The conversation immediately addressed this strange world of journalism that we now live in. Even though the press and the president haven’t always gotten along, a measure of respect still existed between the two. Now, we constantly hear President Trump calling credible publications like The New York Times, The Washington Post and CNN “fake news” in an effort to delegitimize it.
Political journalists need to now adjust their reporting to Trump’s unconventional methods. “We cover that stuff because normally when a president speaks, the president is speaking on something that he intends to take action on,” said Fahrenthold. However, most of what Trump tweets is just a response and something that he won’t follow up on. That creates a problem for journalists. A budding journalist would definitely struggle with this. What do you exactly report when someone doesn’t tell the truth?
Fear not. If famous reporters like Tapper and Fahrenthold can manage this new world of reporting, then you can, too.
For a college student thinking about entering the already testy journalism world, it sounds scary that the president condemns your career choice. But Tapper was ready to offer some comforting words to the public and his colleagues. “I think it’s problematic, but by the same token, our Founding Fathers were brilliant and we still have this land where David can write what he writes and I can broadcast what I broadcast,” said Tapper. “And if it weren’t for those pesky Founding Fathers, then maybe he would have gotten away with it.”
Fahrenthold also held an optimistic and positive view of journalism today. “I have to say, although there have been all these attacks on us as fake news and enemies of the people, in other ways I feel like we’re in a moment of unusual power of the news media in Washington,” he said. “Because of the way President Trump relies on us to make decisions, but also because of the disorganization and sort of lack of control in his White House…I think our influence is greater than it has been.” If that’s not a pick-me-up that’ll make you prouder to be a journalist, then I don’t know what is.
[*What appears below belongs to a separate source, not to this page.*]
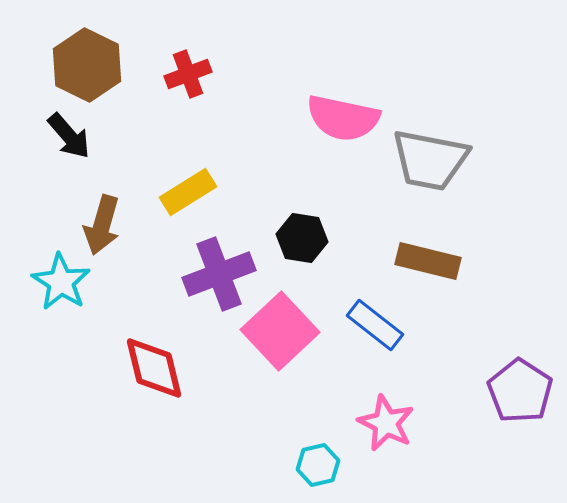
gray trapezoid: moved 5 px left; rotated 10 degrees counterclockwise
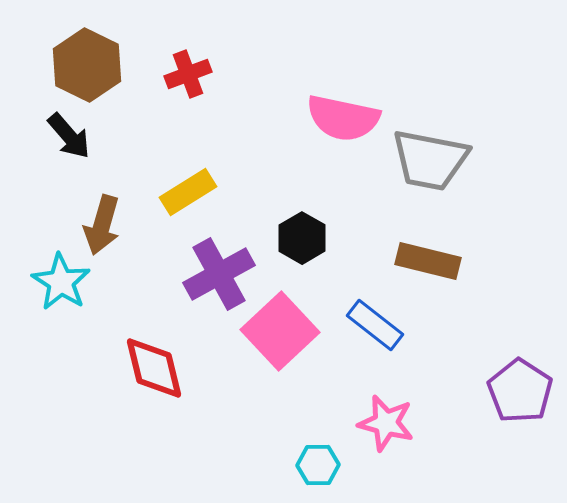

They also talked about the importance of local journalism outside Washington and NYC. Young journalists need to get more involved in politics than ever. Start small to build yourself up, as a journalist and a responsible politically active citizen. “If you’re going to have a golden age of journalism you’re going to need people holding state houses accountable and mayors accountable. Even if you’re just trying to understand what’s happening in Washington, you need people back in home states watching their Congressmen,” said Fahrenthold.
Hearing famous journalists hopefully talk about the future of journalism hope made me feel better about going into that field. As long as the mainstream journalism community tells the truth by reporting the facts and supports one another, then journalism will be just fine. I left that meeting feeling more proud of the field I decided to join.